There was even more at stake because a strong employment report would have tested the credibility of Bank of Canada (BoC) Governor Poloz, who has successfully used rhetoric about slack in our labour market and our slow rates of overall economic growth to talk the Loonie down of late. He did this to give our export-based manufacturers a competitive boost and it appeared to be working, although more slowly than he might have liked.
With the BoC’s next policy announcement scheduled for this Wednesday, there would have been no time for the emergence of other data that would give Mr. Poloz justification for maintaining his dovish interest-rate view. His choice would have been either to acknowledge that increasing employment momentum might alter the timing of the BoC’s next rate increase, which would have pushed the Loonie higher, or to maintain a dovish view in the face of increasingly compelling data to the contrary, which would have undermined the credibility of his future guidance.
At least in that regard then, problem solved.
The latest employment data confirm that the U.S. and Canadian economies continue to move in opposite directions. Furthermore, the continued erosion of our manufacturing sector now calls into question the widely held belief that a strengthening U.S. economy will provide its usual lift to our own. Both the BoC and most Canadian economists have built their more optimistic forecasts of late on this fundamental assumption. Instead, we may now increasingly hear talk about the risks of stagflation, a phenomenon where high inflation combines with high unemployment levels and stagnant economic growth. At the very least, the BoC is now expected to significantly lag the U.S. Fed whenever the next round of short-term rate increases eventually materializes.
To be clear, none of these latest developments change my belief that five-year fixed rates are a better option than five-year variable rates for most borrowers in the current environment. That’s because my view is primarily based on the fact that the spread between fixed and variable rates is now about 0.50%, making the small current saving that can be gained by taking a variable rate not worth the risk that it could rise materially higher at some point over the next five years. At a very basic level my thinking can be summed up with a phrase (and truism) that has been passed down from the thirteenth century: “A bird in the hand is worth two in the bush.”

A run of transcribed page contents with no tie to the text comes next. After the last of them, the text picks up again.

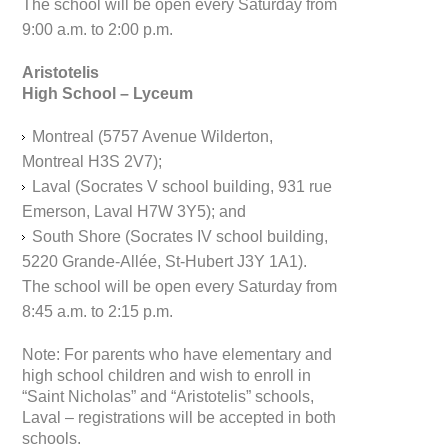
The school will be open every Saturday from
9:00 a.m. to 2:00 p.m.
Aristotelis
High School – Lyceum
Montreal (5757 Avenue Wilderton,
Montreal H3S 2V7);
Laval (Socrates V school building, 931 rue
Emerson, Laval H7W 3Y5); and
South Shore (Socrates IV school building,
5220 Grande-Allée, St-Hubert J3Y 1A1).
The school will be open every Saturday from
8:45 a.m. to 2:15 p.m.
Note: For parents who have elementary and
high school children and wish to enroll in
“Saint Nicholas” and “Aristotelis” schools,
Laval – registrations will be accepted in both
schools.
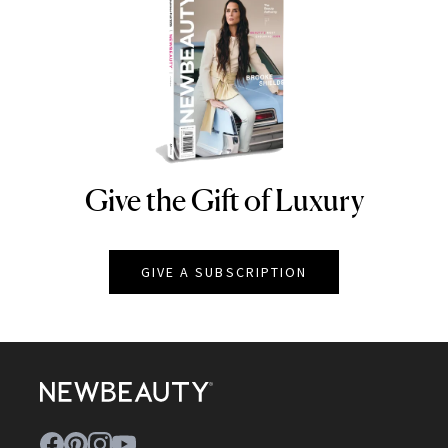
Give the Gift of Luxury
NEWBEAUTY
GIVE A SUBSCRIPTION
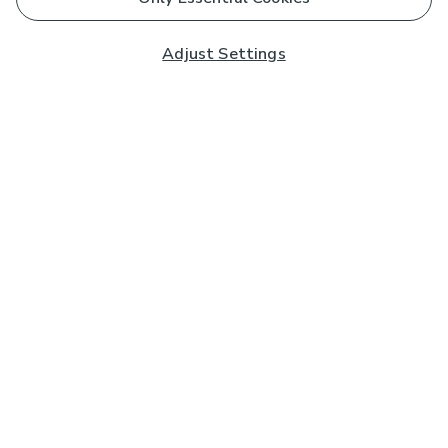
Adjust Settings
Subscribe to our Newsletter
And you'll be entered into a prize draw for a £250 gift
card*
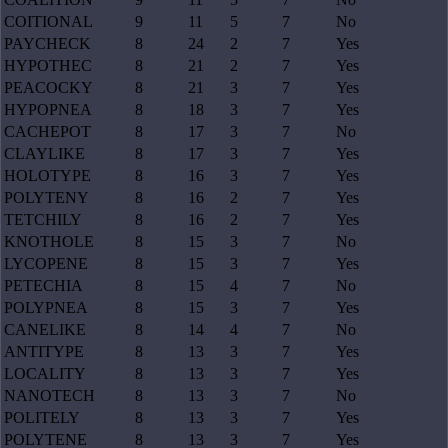
COITIONAL
9
11
5
7
No
PAYCHECK
8
24
2
7
Yes
HYPOTHEC
8
21
2
7
Yes
PEACOCKY
8
21
3
7
Yes
HYPOPNEA
8
18
3
7
Yes
CACHEPOT
8
17
3
7
No
CLAYLIKE
8
17
3
7
Yes
HOLOTYPE
8
16
3
7
Yes
POLYTENY
8
16
2
7
Yes
TETCHILY
8
16
2
7
Yes
KNOTHOLE
8
15
3
7
No
LYCOPENE
8
15
3
7
Yes
PETECHIA
8
15
4
7
No
POLYPNEA
8
15
3
7
Yes
CANELIKE
8
14
4
7
No
ANTITYPE
8
13
3
7
Yes
LOCALITY
8
13
3
7
Yes
NANOTECH
8
13
3
7
No
POLITELY
8
13
3
7
Yes
POLYTENE
8
13
3
7
Yes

Five-year Government of Canada bond yields fell by eight basis points last week, closing at 1.53% on Friday. Five-year fixed-rate mortgages are available in the 2.79% to 2.99% range and five-year fixed-rate pre-approvals are offered at rates as low as 2.99%.
Five-year variable-rate mortgages are available in the prime minus 0.75% to prime minus 0.60% range, depending on the terms and conditions that are important to you.

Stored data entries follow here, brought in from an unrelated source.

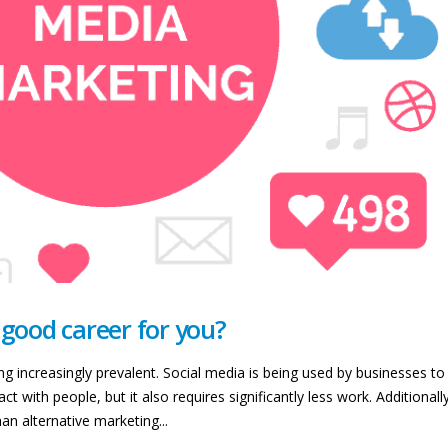
 good career for you?
 increasingly prevalent. Social media is being used by businesses to 
t with people, but it also requires significantly less work. Additionally
n alternative marketing...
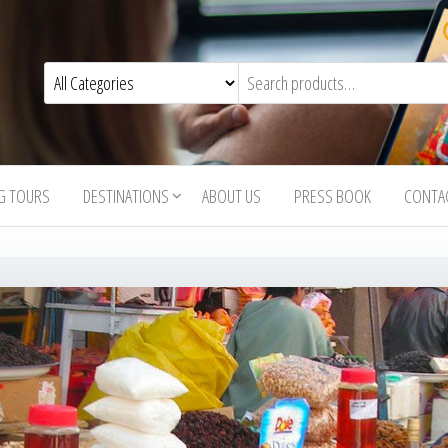
G TOURS
DESTINATIONS
ABOUT US
PRESS BOOK
CONTA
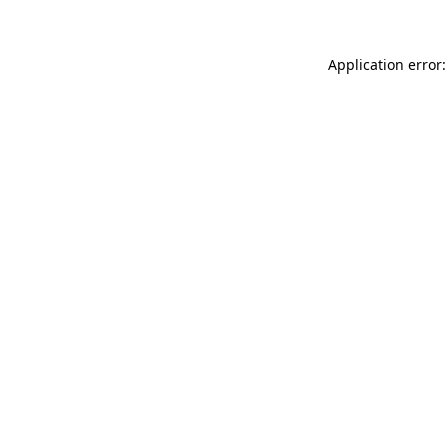
Application error:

The Bottom Line: I continue to recommend five-year fixed rates over five-year variable rates for most borrowers in the current environment. This view is not based on the belief that our variable rates are headed higher any time soon, but rather on my estimation that on balance, the small added cost of locking in a fixed rate is more compelling than the risk/reward trade off that is inherent in any variable-rate option.